Paylaş
Herkesin takdir ettiği Güler’in başarısı, dört ay önce Kamu Düzeni ve Güvenliği Müsteşarlığı görevine getirilmesiyle taçlandı. Bir taraftan yeni görevinin heyecanını yaşayan Güler, diğer taraftan da Ankara Üniversitesi Hukuk Fakültesi’nden mezun olduğu 1972 yılından tam 38 yıl sonra Ankara’ya geri döndü.
Sergiyi çok beğendi
Güler ile geçtiğimiz hafta “Çok güzel olmuş” dediği Çengelhan Rahmi Koç Müzesi’ndeki Zeugma Köprü Sergisi’nde konuşma fırsatı buldum. Zeugma’dan çıkarılan mozaikleri resmeden sanatçı Jale Kudatgobilik’in eserlerinden oluşan serginin açılışını yapan Güler’in heyecanı gözlerinden okunuyordu.
Zamanda seyahat gibi
Belli ki Gaziantep Valiliği sırasında Zeugma mozaiklerinin kurtarılması için yoğun çaba harcayan Güler’i antik kentten çıkarılan eserlerin tuvale yansıyan hali çok mutlu etmişti.
Resim sergisi davetlilere zamanda yolculuğu yaşatırken, Güler’i ise Gaziantep günlerine alıp götürdü.
Zeugma da boğulurdu
Güler’in şu sözü zengin bir geçmişi olan ülkemizde tarihe vefanın ne kadar önemli olduğunu gösterdi:
“Bürokraside boğulsaydık Zeugma da boğulacaktı.”
Bu ifadesiyle takdiri hak eden Güler, Çengelhan’da eski günlerini de hatırladı. Güler, sergiyi gezerken Ankara’da geçirdiği çocukluk yıllarını anlattı.
Tiryaki’yi unutmadı
MUAMMER Güler, sergideyken aynı zamanda eski bir bürokrat olan Altındağ Belediye Başkanı Veysel Tiryaki’yi de unutmadı.
Tiryaki’nin Altındağ’a yaptığı hizmetleri takdir eden Güler, belediyenin yaptığı projelerden örnekler verdi. Güler’in sözlerini düşünürken, başarılı bir bürokrat profilinin nasıl olması gerektiğini de anladım. Türkiye’nin Güler gibi “bürokraside boğulmayan devlet adamlarına” ihtiyacı var.
Sanatın Gandisi
ONU herkes fiziği ve sakinliği nedeniyle Hindistan Bağımsızlık Hareketi’nin lideri Gandi’ye benzetiyor.

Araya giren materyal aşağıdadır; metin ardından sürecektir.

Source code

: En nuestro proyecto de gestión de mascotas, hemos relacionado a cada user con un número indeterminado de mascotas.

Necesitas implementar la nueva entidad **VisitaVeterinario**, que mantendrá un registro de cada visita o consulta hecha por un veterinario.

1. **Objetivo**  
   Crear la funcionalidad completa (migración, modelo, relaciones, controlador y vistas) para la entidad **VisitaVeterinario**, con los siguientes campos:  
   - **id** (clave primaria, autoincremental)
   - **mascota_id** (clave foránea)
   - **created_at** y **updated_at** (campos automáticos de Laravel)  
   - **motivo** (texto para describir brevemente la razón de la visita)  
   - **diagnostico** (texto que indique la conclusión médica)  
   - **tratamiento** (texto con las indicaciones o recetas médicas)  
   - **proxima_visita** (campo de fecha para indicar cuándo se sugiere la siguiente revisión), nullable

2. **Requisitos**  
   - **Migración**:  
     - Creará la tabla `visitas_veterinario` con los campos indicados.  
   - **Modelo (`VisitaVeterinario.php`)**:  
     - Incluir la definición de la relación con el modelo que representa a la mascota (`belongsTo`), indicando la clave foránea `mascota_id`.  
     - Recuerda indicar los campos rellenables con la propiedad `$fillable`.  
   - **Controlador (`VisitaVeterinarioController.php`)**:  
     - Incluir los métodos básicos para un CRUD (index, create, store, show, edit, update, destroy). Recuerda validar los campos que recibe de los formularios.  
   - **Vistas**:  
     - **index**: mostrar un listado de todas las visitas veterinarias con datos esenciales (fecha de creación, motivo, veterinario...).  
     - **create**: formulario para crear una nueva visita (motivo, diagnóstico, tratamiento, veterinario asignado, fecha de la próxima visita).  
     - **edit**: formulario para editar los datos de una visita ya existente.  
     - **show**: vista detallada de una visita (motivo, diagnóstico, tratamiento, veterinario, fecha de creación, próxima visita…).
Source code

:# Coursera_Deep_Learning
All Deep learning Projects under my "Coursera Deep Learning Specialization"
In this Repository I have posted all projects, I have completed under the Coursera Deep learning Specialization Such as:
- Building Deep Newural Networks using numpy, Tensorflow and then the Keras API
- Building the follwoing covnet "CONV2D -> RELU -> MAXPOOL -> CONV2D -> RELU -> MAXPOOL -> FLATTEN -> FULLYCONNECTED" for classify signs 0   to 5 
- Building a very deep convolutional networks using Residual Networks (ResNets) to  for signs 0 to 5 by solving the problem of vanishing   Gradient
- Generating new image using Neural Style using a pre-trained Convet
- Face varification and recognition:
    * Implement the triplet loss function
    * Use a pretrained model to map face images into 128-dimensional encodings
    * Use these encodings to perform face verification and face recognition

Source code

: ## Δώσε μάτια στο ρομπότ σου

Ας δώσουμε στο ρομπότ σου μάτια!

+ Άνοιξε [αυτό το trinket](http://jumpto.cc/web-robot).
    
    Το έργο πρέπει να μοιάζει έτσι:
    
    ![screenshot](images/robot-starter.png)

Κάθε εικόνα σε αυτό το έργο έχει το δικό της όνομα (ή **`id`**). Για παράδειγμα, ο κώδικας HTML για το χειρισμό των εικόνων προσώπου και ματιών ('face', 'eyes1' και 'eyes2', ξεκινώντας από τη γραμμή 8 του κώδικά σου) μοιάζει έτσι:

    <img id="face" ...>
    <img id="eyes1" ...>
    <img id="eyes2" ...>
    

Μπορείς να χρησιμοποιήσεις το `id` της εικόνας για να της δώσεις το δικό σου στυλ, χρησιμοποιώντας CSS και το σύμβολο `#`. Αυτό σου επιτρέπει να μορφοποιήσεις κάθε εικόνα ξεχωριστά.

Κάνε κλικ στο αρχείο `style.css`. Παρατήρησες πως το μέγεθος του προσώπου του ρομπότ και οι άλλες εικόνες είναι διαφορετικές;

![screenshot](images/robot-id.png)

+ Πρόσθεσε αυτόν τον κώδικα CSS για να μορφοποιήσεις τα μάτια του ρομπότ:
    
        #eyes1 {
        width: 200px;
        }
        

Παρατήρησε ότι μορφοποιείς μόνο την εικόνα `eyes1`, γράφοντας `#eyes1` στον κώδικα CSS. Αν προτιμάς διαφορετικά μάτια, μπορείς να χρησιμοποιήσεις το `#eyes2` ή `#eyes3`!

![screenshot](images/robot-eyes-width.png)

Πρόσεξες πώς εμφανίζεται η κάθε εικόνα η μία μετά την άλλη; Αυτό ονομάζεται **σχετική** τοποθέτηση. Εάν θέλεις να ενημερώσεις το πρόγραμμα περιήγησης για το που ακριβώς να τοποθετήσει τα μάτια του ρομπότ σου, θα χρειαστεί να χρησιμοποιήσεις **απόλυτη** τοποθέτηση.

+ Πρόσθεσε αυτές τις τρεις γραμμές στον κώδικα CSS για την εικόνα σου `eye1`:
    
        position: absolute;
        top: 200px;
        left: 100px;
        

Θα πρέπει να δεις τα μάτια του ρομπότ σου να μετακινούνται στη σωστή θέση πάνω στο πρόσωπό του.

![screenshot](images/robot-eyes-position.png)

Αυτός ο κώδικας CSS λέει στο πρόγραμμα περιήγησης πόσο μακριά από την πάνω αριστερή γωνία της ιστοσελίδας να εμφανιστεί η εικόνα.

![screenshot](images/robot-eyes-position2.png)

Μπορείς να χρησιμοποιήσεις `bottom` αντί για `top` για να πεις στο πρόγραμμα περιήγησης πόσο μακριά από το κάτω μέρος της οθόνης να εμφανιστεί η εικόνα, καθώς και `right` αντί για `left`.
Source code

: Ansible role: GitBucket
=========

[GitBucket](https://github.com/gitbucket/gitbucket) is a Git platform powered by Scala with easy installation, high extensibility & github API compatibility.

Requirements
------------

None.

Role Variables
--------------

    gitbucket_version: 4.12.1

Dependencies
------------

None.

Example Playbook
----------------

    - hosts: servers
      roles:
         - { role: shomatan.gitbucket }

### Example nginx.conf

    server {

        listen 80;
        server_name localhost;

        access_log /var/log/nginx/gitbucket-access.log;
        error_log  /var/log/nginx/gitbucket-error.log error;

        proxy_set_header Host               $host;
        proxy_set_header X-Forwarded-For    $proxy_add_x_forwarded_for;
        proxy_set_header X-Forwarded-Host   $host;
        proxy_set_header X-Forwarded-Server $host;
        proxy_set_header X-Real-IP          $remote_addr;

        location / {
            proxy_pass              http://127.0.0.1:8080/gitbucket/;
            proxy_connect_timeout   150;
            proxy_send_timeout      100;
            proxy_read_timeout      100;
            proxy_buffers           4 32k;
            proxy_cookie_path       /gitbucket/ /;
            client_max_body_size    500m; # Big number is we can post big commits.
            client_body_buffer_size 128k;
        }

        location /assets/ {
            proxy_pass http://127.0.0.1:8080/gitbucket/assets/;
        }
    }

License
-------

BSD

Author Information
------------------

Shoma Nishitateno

Yaklaşık beş ay önce CHP Genel Başkanlığı’na seçilerek, partide yeni bir dönemin kapısını aralayan Kemal Kılıçdaroğlu, ilk sınavını 12 Eylül’de verdi. Ancak ben size bugün siyasetin dışındaki tiyatro, resim ve edebiyat düşkünü Kılıçdaroğlu’ndan söz edeceğim.
Kütükçü’den dolayı mı?
Tam bir tiyatro düşkünü olan Kılıçdaroğlu, şu sıralar pek fırsat bulamasa da tiyatroya gitmeyi çok seviyor.
Kılıçdaroğlu’nun tiyatrodan uzak kalmasında 24 yıllık çalışma arkadaşı Şükran Kütükçü’yü Meclis’te bırakmasının büyük payı olduğu da belirtiliyor. Kulislerden gelen bilgilere göre Kılıçdaroğlu’nun tiyatro ve sinema gibi organizasyonlarını Grup Başkanvekilliği döneminde Kütükçü yapıyordu. Sanata olan ilgisiyle farklı bir lider portresi çizen Kılıçdaroğlu’nun en çok bilinen yönü ise belki de resime olan düşkünlüğü.
Zengin koleksiyonu var
Ünlü ressamların eserlerine hayran olan Kılıçdaroğlu’nun koleksiyonunda Nuri Abaç, Hüseyin Yüce, Güler Çakır, Fikret Otyam ve Ayetullah Sümer’e ait sekiz tablo yer alıyor.
Tunceli doğumlu olan Kılıçdaroğlu, türkü dinlemekten de ayrı bir zevk alıyor. Her ne kadar oğlu Sert Sessiz isimli rock grubunun bateristi olsa da Kılıçdaroğlu, en çok türkü dinlemekten keyif alıyor.
Tüm gazeteleri okuyor
Her sabah kalktığında güne neredeyse bütün gazeteleri okuyarak başlayan Kılıçdaroğlu, aynı zamanda iyi bir kitap okuru. Kılıçdaroğlu’nun özellikle siyaset ve ekonomiyle ilgili kitapları okumayı sevdiği belirtiliyor.